Ex ministre des kényan des finances,  Uhuru Kenyatta avait démissionné de son poste en janvier 2012 après la confirmation par la Cour pénale internationale (CPI) des charges retenues contre lui pour les violences postélectorales de 2007-2008.

Héritier d’une des familles les plus puissantes et les plus riches du Kenya, Uhuru Kenyatta, fils du « père de la Nation » (Jomo Kenyatta) est dans le viseur des occidentaux.
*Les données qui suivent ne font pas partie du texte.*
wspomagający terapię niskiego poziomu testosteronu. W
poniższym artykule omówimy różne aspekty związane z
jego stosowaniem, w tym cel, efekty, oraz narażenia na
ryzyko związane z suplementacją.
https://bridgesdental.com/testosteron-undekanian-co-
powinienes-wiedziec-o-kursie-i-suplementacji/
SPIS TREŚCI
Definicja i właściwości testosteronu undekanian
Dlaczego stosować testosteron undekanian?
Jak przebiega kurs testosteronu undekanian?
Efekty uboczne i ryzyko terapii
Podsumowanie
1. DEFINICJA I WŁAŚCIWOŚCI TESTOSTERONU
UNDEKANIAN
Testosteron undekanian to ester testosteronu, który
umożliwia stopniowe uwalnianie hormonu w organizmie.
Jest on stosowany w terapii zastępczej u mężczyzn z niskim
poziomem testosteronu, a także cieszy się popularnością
D’ailleurs les États-Unis et d’autres pays avaient averti qu’une victoire de M. Kenyatta entraînerait des «conséquences». Le Royaume-Uni, duquel relevait le Kenya jusqu’au début des années 60, a fait savoir que ses contacts seraient réduits au minimum avec le pays si M. Kenyatta devait être élu.

Raila Odinga conteste

Raila Odinga, qui avait déjà été candidat malheureux contre le président sortant Mwai Kibaki a contesté les résultats des élections par la voix de son  le colistier Kalonzo Musyoka. « Nous avons des preuves que les résultats que nous avons reçus ont été trafiqués » a-t-il déclaré devant la presse, alors que le Kenya attend toujours les résultats définitifs du scrutin.

Médiateur de l’Union africaine dans la crise ivoirienne, avait pris position contre le président Laurent Gbagbo, en appuyant la décision de la « Communauté internationale », d’imposer Alassane Ouattara, malgré la décision du « Conseil constitutionnel » qui déclarait Gbagbo vainqueur.